ホームヘルス機器協会の「未来戦略部会」

8提言を策定、実現へ取組を積極化
特例税制、効果拡大、新規承認など


▲1月12日の賀詞交歓会で
あいさつする山本富造会長
 昨年4月、「未来戦略部会」(座長=菊池眞公益財団法人医療機器センター理事長)を立ち上げていた日本ホームヘルス機器協会(事務局・東京都文京区、山本富造会長)は1月12日までに、実現のための取り組みが求められる課題、アイデアを提言にまとめた。提言は8項目に渡り、ホームヘルス機器を対象とした特例税制や家庭用医療機器の効果拡大に向けた研究、家庭用美容機器・健康機器の定義および範囲の明確化を踏まえた新規の家庭用医療機器の承認などをあげている。

産・官・学の9委員が検討


 部会は、協会の創立50周年などを受けて、昨年4月に設置。産・官・学の9委員で構成され、次の50年におけるホームヘルス機器の課題などを議論、検討していた。
 委員は産業界代表として、山本化学工業代表でもある山本会長や白寿生化学研究所の原浩之代表らが参加。

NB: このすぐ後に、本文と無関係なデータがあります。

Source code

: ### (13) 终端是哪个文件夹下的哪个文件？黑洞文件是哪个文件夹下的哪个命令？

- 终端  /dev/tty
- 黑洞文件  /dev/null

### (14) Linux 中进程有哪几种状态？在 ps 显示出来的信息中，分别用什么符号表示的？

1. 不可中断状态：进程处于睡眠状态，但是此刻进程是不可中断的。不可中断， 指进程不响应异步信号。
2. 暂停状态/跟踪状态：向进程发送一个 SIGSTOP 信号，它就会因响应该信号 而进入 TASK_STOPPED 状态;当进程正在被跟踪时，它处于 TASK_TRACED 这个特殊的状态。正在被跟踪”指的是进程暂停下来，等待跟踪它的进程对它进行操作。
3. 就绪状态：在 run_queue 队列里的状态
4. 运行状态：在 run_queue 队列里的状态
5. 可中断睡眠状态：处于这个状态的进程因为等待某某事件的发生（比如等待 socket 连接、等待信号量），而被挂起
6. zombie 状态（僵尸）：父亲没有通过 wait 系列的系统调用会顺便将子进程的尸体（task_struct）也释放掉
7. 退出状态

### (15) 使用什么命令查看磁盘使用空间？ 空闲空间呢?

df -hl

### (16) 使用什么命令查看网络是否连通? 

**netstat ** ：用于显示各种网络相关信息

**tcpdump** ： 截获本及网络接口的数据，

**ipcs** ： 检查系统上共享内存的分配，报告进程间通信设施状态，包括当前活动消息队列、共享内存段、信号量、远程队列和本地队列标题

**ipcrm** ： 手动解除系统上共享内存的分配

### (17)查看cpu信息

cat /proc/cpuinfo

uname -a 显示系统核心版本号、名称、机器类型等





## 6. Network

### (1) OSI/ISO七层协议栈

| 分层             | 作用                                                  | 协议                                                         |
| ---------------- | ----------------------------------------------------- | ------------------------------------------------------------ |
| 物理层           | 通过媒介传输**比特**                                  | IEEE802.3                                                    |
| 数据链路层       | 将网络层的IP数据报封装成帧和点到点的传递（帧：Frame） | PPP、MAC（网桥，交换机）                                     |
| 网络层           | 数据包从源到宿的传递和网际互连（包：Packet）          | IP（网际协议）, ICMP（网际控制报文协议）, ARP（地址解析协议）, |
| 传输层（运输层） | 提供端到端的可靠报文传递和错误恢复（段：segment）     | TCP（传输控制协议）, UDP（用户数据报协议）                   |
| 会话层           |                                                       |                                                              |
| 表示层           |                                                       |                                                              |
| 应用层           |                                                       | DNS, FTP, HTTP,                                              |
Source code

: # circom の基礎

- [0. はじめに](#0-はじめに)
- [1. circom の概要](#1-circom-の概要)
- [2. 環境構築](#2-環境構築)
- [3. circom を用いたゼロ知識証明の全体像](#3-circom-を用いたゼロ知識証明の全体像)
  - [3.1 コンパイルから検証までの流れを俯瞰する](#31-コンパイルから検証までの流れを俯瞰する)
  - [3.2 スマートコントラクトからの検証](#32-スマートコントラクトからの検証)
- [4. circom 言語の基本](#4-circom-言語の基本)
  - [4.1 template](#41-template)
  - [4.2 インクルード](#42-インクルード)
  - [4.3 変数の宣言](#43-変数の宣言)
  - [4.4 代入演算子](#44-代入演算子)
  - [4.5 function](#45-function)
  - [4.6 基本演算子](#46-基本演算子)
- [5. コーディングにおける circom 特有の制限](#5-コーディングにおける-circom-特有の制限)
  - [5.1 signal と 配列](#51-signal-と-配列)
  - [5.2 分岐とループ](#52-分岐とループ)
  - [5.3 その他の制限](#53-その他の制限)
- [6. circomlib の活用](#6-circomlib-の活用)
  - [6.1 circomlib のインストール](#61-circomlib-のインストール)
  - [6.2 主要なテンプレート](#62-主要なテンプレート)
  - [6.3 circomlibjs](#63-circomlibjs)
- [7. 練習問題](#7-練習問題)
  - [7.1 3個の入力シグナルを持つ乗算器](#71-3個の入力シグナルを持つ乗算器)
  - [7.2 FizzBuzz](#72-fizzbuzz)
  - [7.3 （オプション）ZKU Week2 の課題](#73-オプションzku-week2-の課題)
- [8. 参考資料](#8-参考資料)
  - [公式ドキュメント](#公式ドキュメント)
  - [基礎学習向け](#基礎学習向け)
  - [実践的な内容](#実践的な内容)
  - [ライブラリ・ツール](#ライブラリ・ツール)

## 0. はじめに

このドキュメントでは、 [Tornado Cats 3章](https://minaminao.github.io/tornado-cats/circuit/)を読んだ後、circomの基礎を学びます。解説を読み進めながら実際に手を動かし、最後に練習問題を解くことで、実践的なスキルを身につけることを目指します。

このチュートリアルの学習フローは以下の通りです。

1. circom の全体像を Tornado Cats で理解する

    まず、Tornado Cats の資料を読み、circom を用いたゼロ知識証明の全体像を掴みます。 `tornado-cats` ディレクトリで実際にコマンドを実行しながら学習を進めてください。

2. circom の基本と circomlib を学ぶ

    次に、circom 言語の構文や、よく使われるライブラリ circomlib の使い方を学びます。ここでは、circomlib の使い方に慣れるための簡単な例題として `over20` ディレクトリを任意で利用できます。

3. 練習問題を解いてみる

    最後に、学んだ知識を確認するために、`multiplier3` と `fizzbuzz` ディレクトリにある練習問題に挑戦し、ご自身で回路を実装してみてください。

官界からは、厚生労働省医薬局の中山智紀医療機器審査管理課長、経済産業省商務・サービスグループの渡辺信彦医療・福祉機器産業室長が参加した。医療界からの参加者は慈恵医療科学大学大学院の小野哲章客員教授、北陸大学医療保健学部の嶋津秀昭客員教授など。
 提言は(1)ホームヘルス機器の社会的普及・促進(2)家庭用医療機器(3)家庭用美容機器・健康機器および健康増進機器――の3分野で構成。
 このうち(1)は4つの提言からなり、認知度向上と普及促進に向けた具体的活動として、新聞・テレビ等のマスメディアを介した露出の拡大、SNSを活用した企業・製品紹介などをあげた。
 消費者の問い合わせ窓口である「消費者相談室」の充実も指摘。家庭用医療機器の産業標準化活動の一環では、今後の市場拡大が見込まれるスマートウォッチ等のプログラム医療機器の研究・開発への取り組みもあげた。

税制研究会の設置医機連に働きかけ


 また、ホームヘルス機器を特例税制の対象とする働きかけを強めていくことを提言。すでに、特定医薬品は所得控除を受けられるセルフメディケーション税制が運用されていることを踏まえ、類似の仕組みを求めていく。協会は以前から、税控除対象への追加を事業目標の一つに据えてきた。